It’s hard to call Ethan Johnson, a guy that’s seen the field in every game Notre Dame’s played since he came to campus in 2008, a disappointment. He tied for the team-lead in sacks as a freshman. He shifted inside to defensive tackle as a sophomore, again leading the team in sacks while playing undersized and over-matched physically. Sliding back to his natural 3-4 defensive end position last season in Bob Diaco’s new system, he finished second on the team in sacks with five, and fourth in tackles for loss.
Yet Johnson has been the poster-boy for the senior class, and encapsulates the Charlie Weis era at Notre Dame, where good recruiting only resulted in so-so results. Johnson was one of several crown jewels of the 2008 recruiting class. Even though an injury in high school robbed him of most of his senior season, Johnson was ranked the No. 2 strong-side defensive end in the country, behind only Clemson All-American DaQuan Bowers. With a depth chart lacking playmakers on the defensive line, Weis tried to develop his talented freshman on the fly, and Johnson never truly had the ability to develop physically.
“When we got here last year, Ethan was not squatting at all,” Brian Kelly said about his senior defensive end. “He played the year before I got here with no weight training in his lower body. I think you guys watched him, he was on the ground a lot flopping around. He is so much stronger physically from what he’s done on his own through our strength and conditioning program.”

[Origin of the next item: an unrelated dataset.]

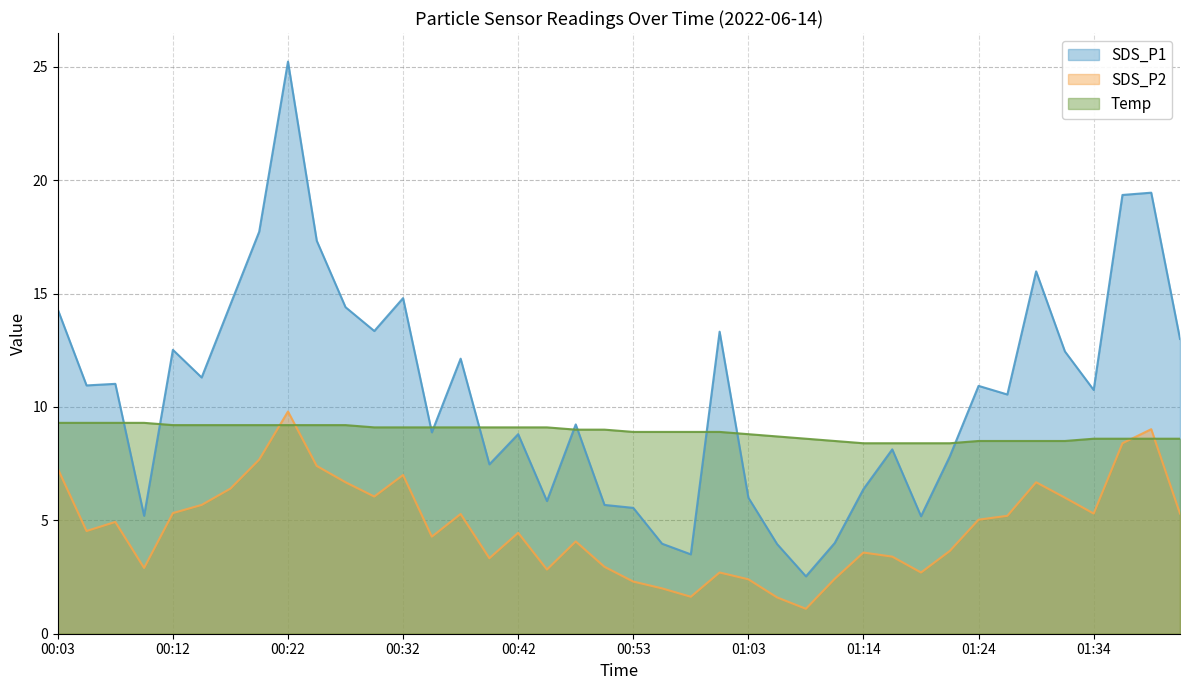

The value of SDS_P1 at 00:20 is 17.7. True or false?

True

Johnson playing before he was physically ready is hardly his own fault, but rather terms dictated by a lack of depth on the defensive line and a change-on-the-fly player development philosophy by a first time college coach. Likewise, Johnson’s inability to build on an impressive freshman season after entering Notre Dame with a lofty pedigree is a classic case on how not to develop blue-chip recruits.
“I have never really hung my hat on what recruiting sites say,” Johnson said earlier this week. “I’ve had three different defensive coordinators, three different position coaches. This is the first time I’ve gone into a system for two consecutive years and known what to expect. In that respect, we’re going to have a much more productive year because we’re not dealing with a new coaching staff and a new system.”

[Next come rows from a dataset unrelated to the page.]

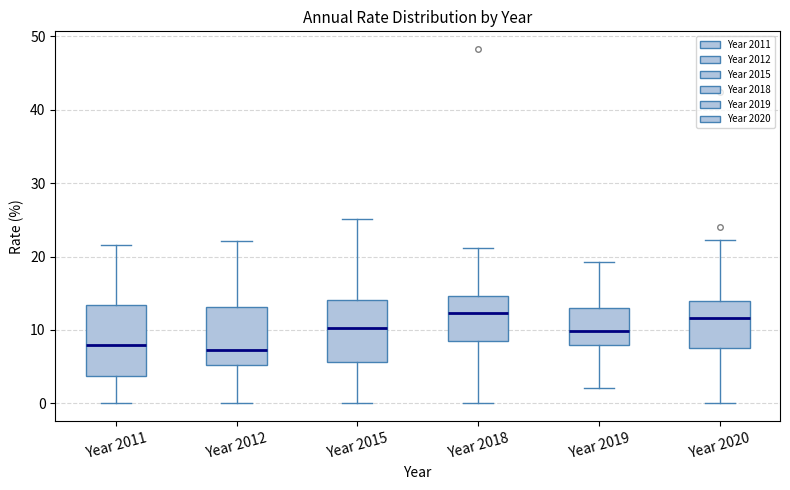

Reading left to right, transcribe this box plot: for each box, give where its median line is, the range the box spans, and where its two whiskers end, as read against the y-axis. The values are not printed on the chart, so give them approximately, as read against the axis.

Year 2011: median 8, box 4 to 13, whiskers 0 to 22
Year 2012: median 7, box 5 to 13, whiskers 0 to 22
Year 2015: median 10, box 6 to 14, whiskers 0 to 25
Year 2018: median 12, box 9 to 15, whiskers 0 to 21
Year 2019: median 10, box 8 to 13, whiskers 2 to 19
Year 2020: median 12, box 7 to 14, whiskers 0 to 22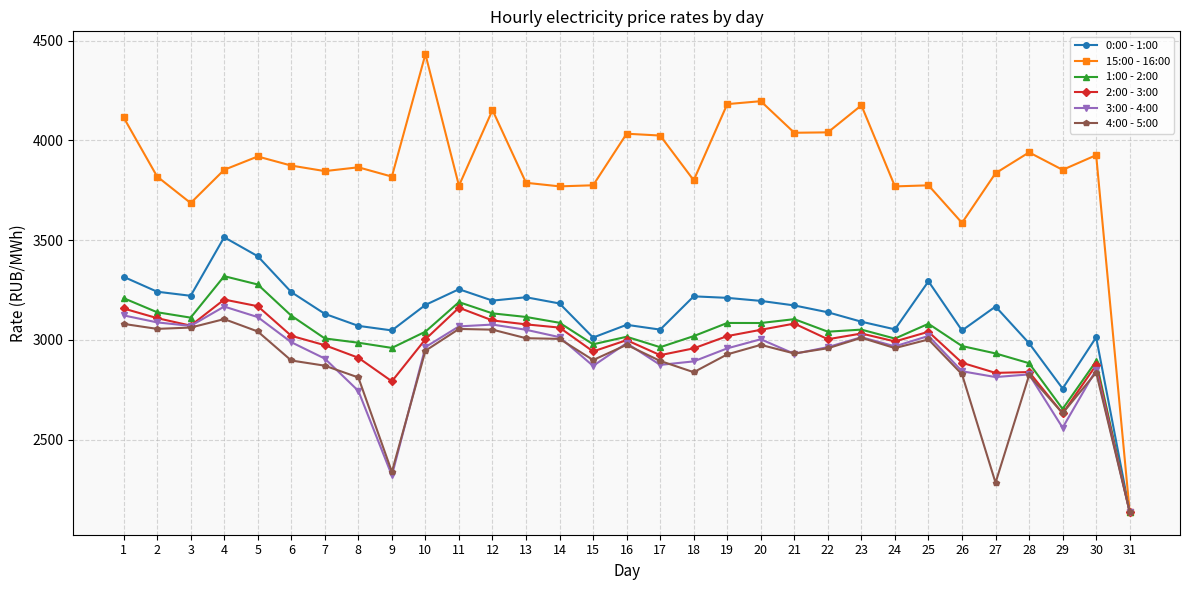

Rank the series by their maximum value, from highest to lowest.

15:00 - 16:00, 0:00 - 1:00, 1:00 - 2:00, 2:00 - 3:00, 3:00 - 4:00, 4:00 - 5:00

Comfort in a system is only part of the equation. Johnson’s work in the weight room, where he’s added strength and weight to his frame, were big contributors to the defense’s resurgence down the stretch last season. More importantly, added depth will help both Johnson and Kapron Lewis-Moore be effective.
“Add the freshman to it and that allows those guys to take a blow here and there that we couldn’t give them last year,” Kelly said. “That’s why we had to activate Kona Schwenke, just to give those guys a blow. It’s on them first, but certainly having some depth is going to help them as well.”
Johnson’s put together an impressive career, even as a guy that was giving up strength and size to his opponents the last three seasons. With his senior season less than a month away, Irish fans will finally see what Johnson is capable of now that he’s physically ready.
Like many of his classmates, it’s better late than never.